Large language models increasingly spend inference compute sampling multiple chain-of-thought traces or searching over merged checkpoints. This shifts the bottleneck from generation to selection, often without supervision on the target distribution. We show entropy-based exploration proxies follow an inverted-U with accuracy, suggesting extra exploration can become redundant and induce overthinking. We propose NEX, a white-box label-free unsupervised scoring framework that views reasoning as alternating E-phase (exploration) and X-phase (exploitation). NEX detects E-phase as spikes in newly activated MLP neurons per token from sparse activation caches, then uses a sticky two-state HMM to infer E-X phases and credits E-introduced neurons by whether they are reused in the following X span. These signals yield interpretable neuron weights and a single Good-Mass Fraction score to rank candidate responses and merged variants without task answers. Across reasoning benchmarks and Qwen3 merge families, NEX computed on a small unlabeled activation set predicts downstream accuracy and identifies better variants; we further validate the E-X signal with human annotations and provide causal evidence via "Effective-vs-Redundant" neuron transfer.

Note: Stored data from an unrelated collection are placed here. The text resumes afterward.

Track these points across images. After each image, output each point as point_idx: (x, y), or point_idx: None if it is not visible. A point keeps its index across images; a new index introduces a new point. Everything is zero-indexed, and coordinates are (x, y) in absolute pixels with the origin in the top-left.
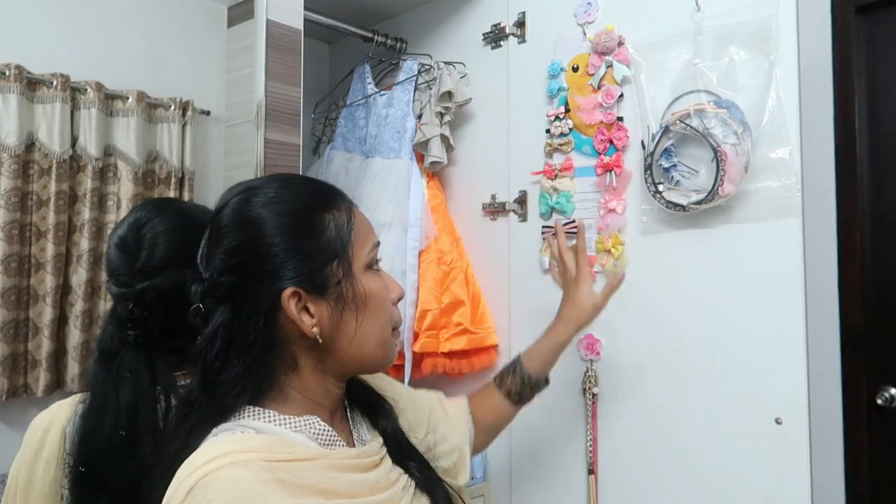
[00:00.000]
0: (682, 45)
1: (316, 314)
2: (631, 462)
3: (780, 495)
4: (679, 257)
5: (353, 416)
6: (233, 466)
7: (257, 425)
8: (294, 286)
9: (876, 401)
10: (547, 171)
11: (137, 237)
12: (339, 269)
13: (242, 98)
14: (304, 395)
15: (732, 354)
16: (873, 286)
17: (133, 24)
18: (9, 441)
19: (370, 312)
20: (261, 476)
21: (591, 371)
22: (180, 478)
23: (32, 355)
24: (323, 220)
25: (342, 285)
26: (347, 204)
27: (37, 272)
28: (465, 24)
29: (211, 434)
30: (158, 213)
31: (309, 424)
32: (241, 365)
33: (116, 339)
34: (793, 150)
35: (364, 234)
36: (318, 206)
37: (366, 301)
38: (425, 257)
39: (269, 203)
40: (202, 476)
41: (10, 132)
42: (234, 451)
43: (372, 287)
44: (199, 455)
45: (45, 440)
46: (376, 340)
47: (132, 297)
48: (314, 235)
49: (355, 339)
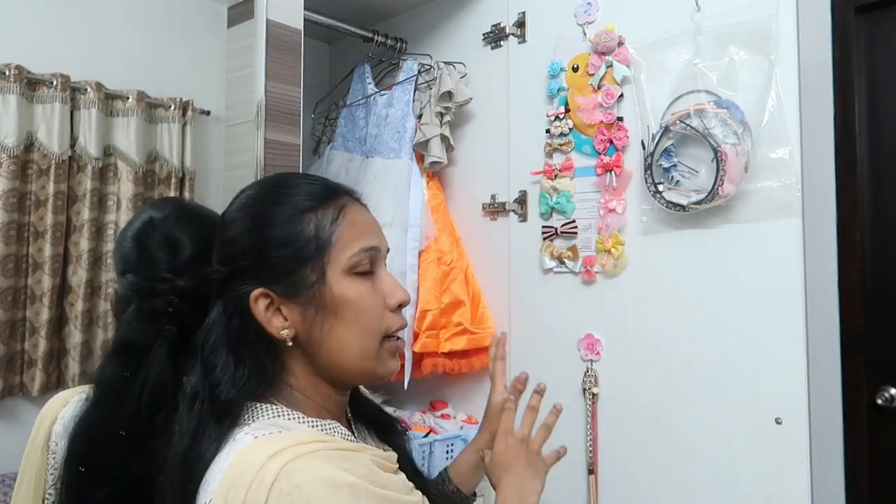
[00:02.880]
0: (682, 45)
1: (289, 317)
2: (631, 462)
3: (780, 495)
4: (679, 257)
5: (358, 428)
6: (304, 457)
7: (290, 425)
8: (263, 288)
9: (876, 401)
10: (547, 171)
11: (179, 232)
12: (313, 272)
13: (242, 98)
14: (308, 398)
15: (732, 354)
16: (873, 286)
17: (133, 24)
18: (4, 438)
19: (346, 320)
20: (328, 462)
21: (591, 371)
22: (244, 480)
23: (29, 355)
24: (302, 221)
25: (315, 290)
26: (343, 202)
27: (34, 272)
28: (465, 24)
29: (241, 433)
30: (187, 209)
31: (333, 429)
32: (232, 360)
33: (150, 333)
34: (793, 150)
35: (350, 238)
36: (302, 206)
37: (340, 307)
38: (425, 257)
39: (258, 202)
40: (278, 469)
41: (9, 132)
42: (294, 444)
43: (349, 293)
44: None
45: (38, 430)
46: (356, 350)
47: (178, 291)
48: (290, 237)
49: (334, 346)
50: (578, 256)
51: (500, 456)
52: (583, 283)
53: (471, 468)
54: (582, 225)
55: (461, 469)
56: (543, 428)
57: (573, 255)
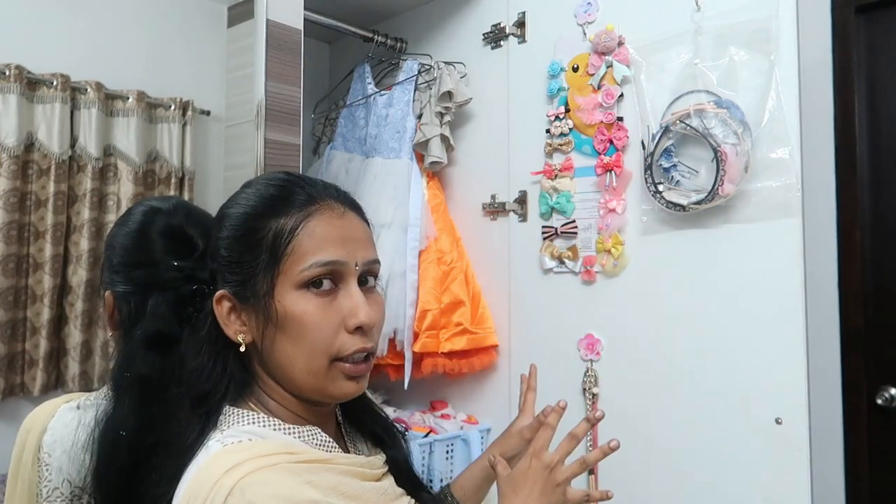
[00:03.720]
0: (682, 45)
1: (247, 322)
2: (630, 462)
3: (780, 495)
4: (679, 257)
5: (349, 434)
6: (262, 470)
7: (263, 432)
8: (225, 290)
9: (876, 401)
10: (547, 171)
11: (194, 221)
12: (265, 282)
13: (242, 98)
14: (280, 405)
15: (732, 354)
16: (873, 286)
17: (133, 24)
18: (4, 439)
19: (291, 336)
20: (291, 476)
21: (591, 371)
22: (201, 492)
23: (30, 355)
24: (264, 227)
25: (264, 300)
26: (311, 210)
27: (35, 272)
28: (465, 24)
29: (213, 440)
30: (185, 204)
31: (312, 434)
32: (203, 355)
33: (175, 321)
34: (793, 150)
35: (306, 250)
36: (265, 212)
37: (284, 322)
38: (425, 257)
39: (238, 203)
40: (234, 483)
41: (9, 132)
42: (255, 457)
43: (293, 309)
44: (213, 466)
45: (26, 442)
46: (302, 366)
47: (205, 279)
48: (249, 244)
49: (278, 357)
50: (578, 256)
51: (519, 474)
52: (583, 283)
53: (474, 486)
54: (582, 225)
55: (466, 485)
56: (579, 463)
57: (573, 255)
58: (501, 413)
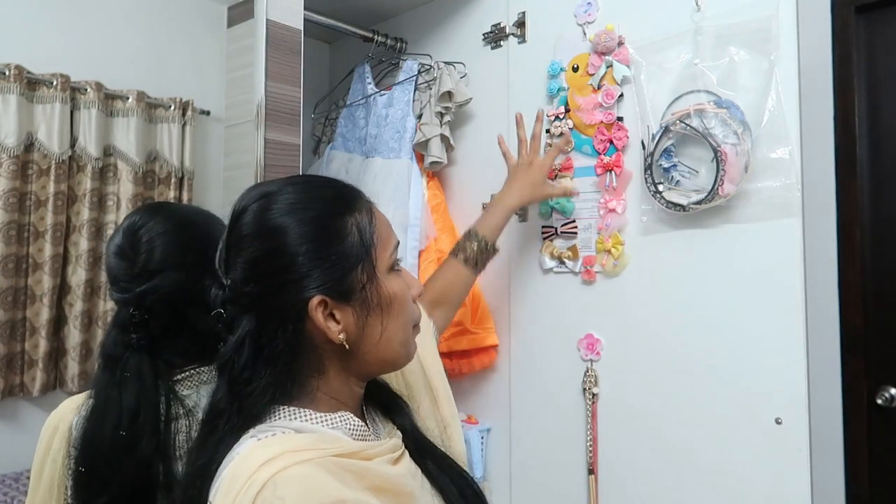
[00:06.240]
0: (682, 45)
1: (342, 320)
2: (631, 462)
3: (780, 495)
4: (679, 257)
5: (369, 412)
6: (296, 465)
7: (295, 425)
8: (320, 295)
9: (876, 401)
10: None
11: (133, 242)
12: (364, 273)
13: (242, 98)
14: (330, 396)
15: (732, 354)
16: (873, 286)
17: (133, 24)
18: (4, 439)
19: (394, 314)
20: (323, 472)
21: (591, 371)
22: (235, 486)
23: (29, 355)
24: (346, 225)
25: (367, 290)
26: (367, 204)
27: (34, 272)
28: (465, 24)
29: (247, 436)
30: (151, 216)
31: (343, 420)
32: (269, 374)
33: (120, 343)
34: (793, 150)
35: (386, 236)
36: (339, 210)
37: (390, 304)
38: (425, 257)
39: (290, 210)
40: (267, 478)
41: (9, 132)
42: (288, 451)
43: (395, 289)
44: (249, 459)
45: (54, 438)
46: (400, 340)
47: (133, 301)
48: (338, 242)
49: (381, 341)
50: (578, 256)
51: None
52: (583, 283)
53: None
54: (582, 225)
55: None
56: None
57: (573, 255)
58: (501, 413)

翻译：大型语言模型在推理过程中越来越多地消耗计算资源来采样多条思维链轨迹或搜索合并后的检查点。这使得瓶颈从生成转移到了选择环节，且通常缺乏目标分布上的监督信息。我们证明基于熵的探索代理指标与准确率呈倒U型关系，表明过度的探索可能变得冗余并引发过度思考。我们提出了NEX，一种白盒、无标签、无监督的评分框架，将推理过程视为探索阶段与利用阶段的交替。NEX通过稀疏激活缓存中每个token新激活的MLP神经元峰值来检测探索阶段，随后采用粘性双状态隐马尔可夫模型推断探索-利用阶段，并根据探索阶段引入的神经元是否在后续利用区间中被重用来对其进行赋分。这些信号可生成可解释的神经元权重及单一“优质质量分数”指标，用于在无需任务答案的情况下对候选响应及合并变体进行排序。在多项推理基准测试及Qwen3合并模型族上的实验表明，基于少量无标签激活集计算的NEX分数能够有效预测下游准确率并识别更优变体；我们进一步通过人工标注验证了探索-利用信号的有效性，并通过“有效-冗余”神经元迁移实验提供了因果性证据。